Yonge Street Mission.


And they surely did. The basic problem is that Roosevelt, and King in Canada, kept trying different things, without much of a system behind it, but with the government always changing the rules of the game in one way or another in hopes something would work. This is almost self-evidently bad for the economy. When the rules keep changing, it is not safe to make new investments. What might look profitable today can suddenly be unprofitable tomorrow, due to unpredictable government action. So the only smart thing to do is to sit on your cash until the time of experimentation is over.

This is especially relevant today, because history is repeating itself. We hit a bad bump in 2008. I think there is some real argument whether the “free market” is unambiguously at fault for that crash, but logically, I think a free market is going to involve crashes every now and again, just as, and largely because, it involves business failures, bankruptcies. But such crashes clean out deadwood and economic obstructions, making the economy stronger over the medium to long term. 

A Bennett buggy.


When governments step in and complicate the process, they are almost inevitably going to prolong the pain for no gain. I can see things like protecting depositors; panic-allaying measures. Emergency loans for genuinely viable businesses sideswiped by another's bankruptcy. But there is a limit.
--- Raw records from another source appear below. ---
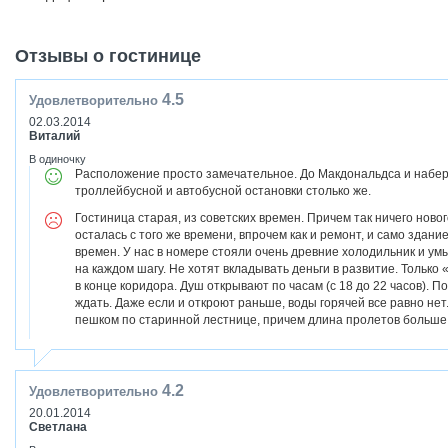
Отзывы о гостинице
4.5
Удовлетворительно
02.03.2014
Виталий
В одиночку
Расположение просто замечательное. До Макдональдса и набер
троллейбусной и автобусной остановки столько же.
Гостиница старая, из советских времен. Причем так ничего ново
осталась с того же времени, впрочем как и ремонт, и само здани
времен. У нас в номере стояли очень древние холодильник и ум
на каждом шагу. Не хотят вкладывать деньги в развитие. Только
в конце коридора. Душ открывают по часам (с 18 до 22 часов). 
ждать. Даже если и откроют раньше, воды горячей все равно не
пешком по старинной лестнице, причем длина пролетов больше
4.2
Удовлетворительно
20.01.2014
Светлана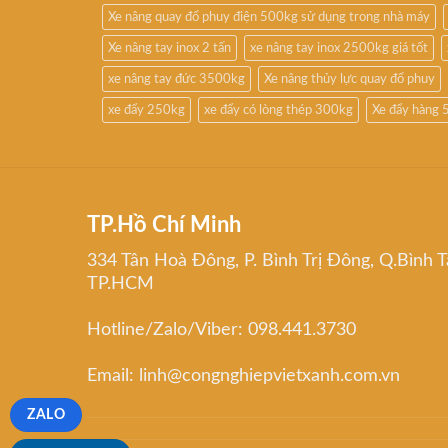
Xe nâng quay đổ phuy điện 500kg sử dụng trong nhà máy
Xe nâng tay inox 2 tấn
xe nâng tay inox 2500kg giá tốt
xe nâng tay đức 3500kg
Xe nâng thủy lực quay đổ phuy
xe đẩy 250kg
xe đẩy có lòng thép 300kg
Xe đẩy hàng 
TP.Hồ Chí Minh
334 Tân Hoà Đông, P. Bình Trị Đông, Q.Bình T
TP.HCM
Hotline/Zalo/Viber: 098.441.3730
Email: linh@congnghiepvietxanh.com.vn
ZALO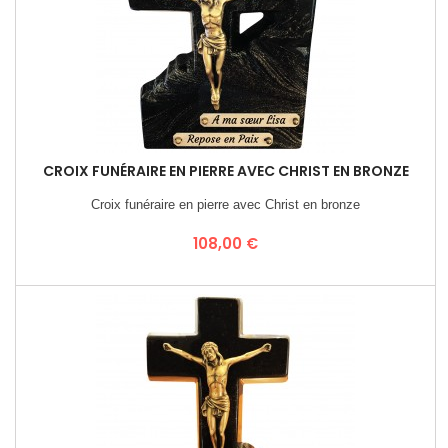
CROIX FUNÉRAIRE EN PIERRE AVEC CHRIST EN BRONZE
Croix funéraire en pierre avec Christ en bronze
Prix
108,00 €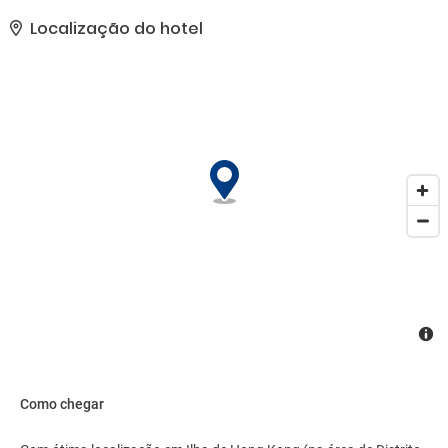
disponível e um computador..
Localização do hotel
Como chegar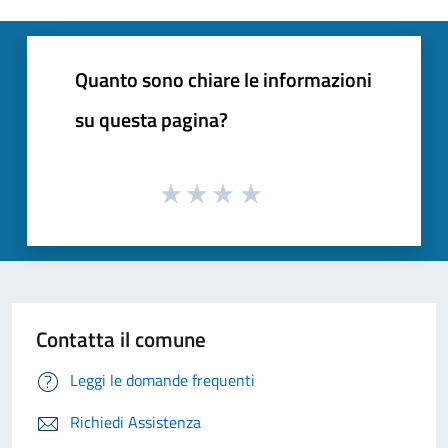
Quanto sono chiare le informazioni
su questa pagina?
Contatta il comune
Leggi le domande frequenti
Richiedi Assistenza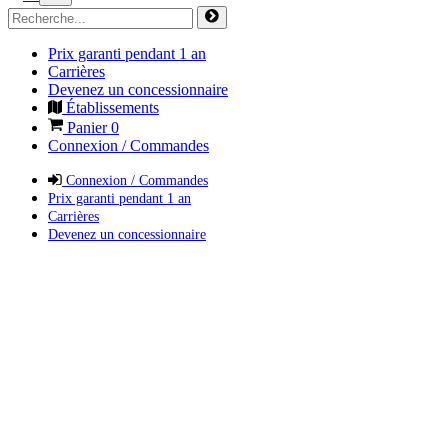
Prix garanti pendant 1 an
Carrières
Devenez un concessionnaire
Établissements
Panier
0
Connexion / Commandes
Connexion / Commandes
Prix garanti pendant 1 an
Carrières
Devenez un concessionnaire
Prime illustration: given that the current long recession began in the US, where is it hurting most now? Even given that the Obama administration has taken an interventionist path, the US government remains on the whole more hand's-off with regard to the economy than the governments of the EU. And the long-term repercussions of the world slowdown seem to be getting worse and worse in Europe, rather than the US, and certainly rather than Canada.
A rugged individualist.


It also seems very likely by this point that the Obama administration's interventions in the US have prolonged the business slowdown in that country. It has now lasted longer than a recession usually lasts. That's the best evidence we have that the present policy is wrong.